Ein großer und ständig wachsender Bereich bei Asus ist das Geschäft mit All-In-One-PCs. Dabei sticht vor allem die Transformer AiO Reihe hervor, die mit einem pfiffigen Dual-Konzept aufwarten kann. Im Display steckt ein vollwertiges Android-Tablet. Mit wenigen Handgriffen kann der Bildschirm als Tablet genutzt werden. Mit einer Bildschirmdiagonale von 18,4 Zoll und einem teils hohen Gewicht von 2,4 Kilogramm hält sich die Mobilität aber in Grenzen. Die kurze Laufzeit von maximal vier Stunden in dem schwachen Akku geschuldet. Sofern man den Bildschirm in der Docking-Station belässt, kann das System als vollwertiger Rechner mit Maus und Tastatur oder über Touch betrieben werden.

Asus VivoPC

Asus VivoPC

Noch kleiner gestaltet sich die VivoPCs.

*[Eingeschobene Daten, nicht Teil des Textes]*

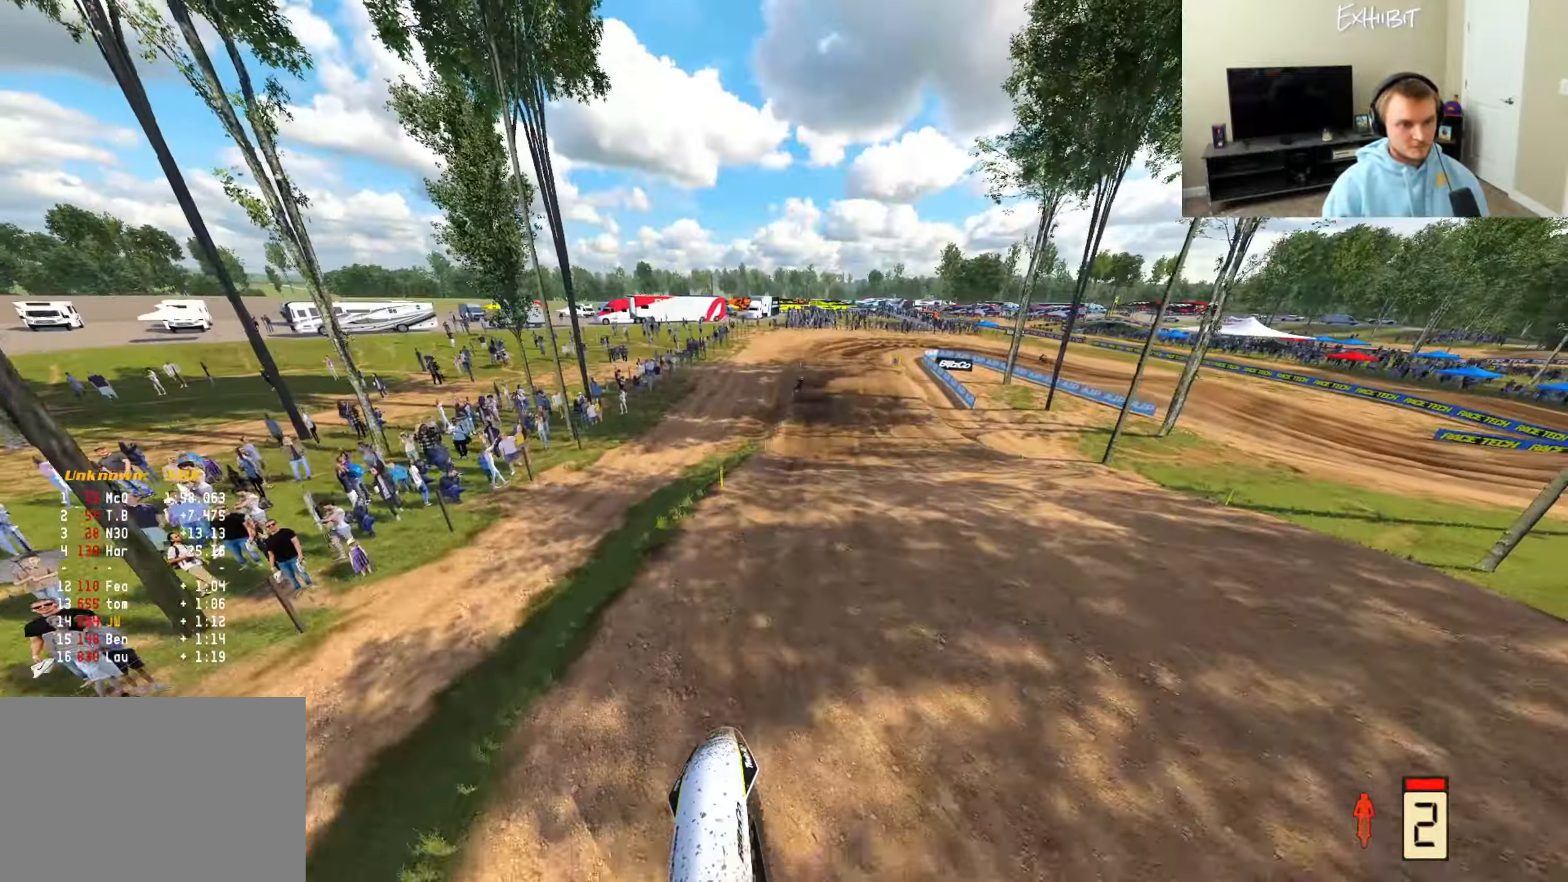
{"buttons": ["R2"], "left_stick": "center", "right_stick": "up-right", "events": [[217, "right_stick", "up-right"]]}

Diese jüngste Generation an Mini-PCs ist mit Intel-Core-Prozessoren der dritten Generation (Ivy Bridge) ausgestattet und misst nur 19 mal 19 mal 5,62 Zentimeter. Bei einem Gewicht von 1,2 Kilogramm lassen sie sich auch durch eine mitgelieferte VESA-Halterung an der Rückseite von Monitoren montieren. Die Leistung reicht für reguläre Arbeiten im Home-Office aus, geschuldet an der Größe erfolgt die Stromversorgung aber über ein externes Netzteil.

Asus Eee Box

Asus Eee Box

Seit einigen Jahren widmet sich Asus auch kleinen Mini-PCs und bringt in regelmäßigen Abständen mit der Eee Box-Serie Modelle auf den Markt. Der Fokus liegt hierbei auf stromsparenden Komponenten in Form von Intel Atom und Intel Celeron Prozessoren in Verbindung mit integrierten Grafikeinheiten oder abgespeckten Nvidia-Grafikkarten. Die neueren Modelle verzichten zudem auf einen Lüfter und sind somit passiv gekühlt. Ein mögliches Anwendungsgebiet ist hierbei die Nutzung als Wohnzimmer-PC in Verbindung mit dem XBMC Media-Center.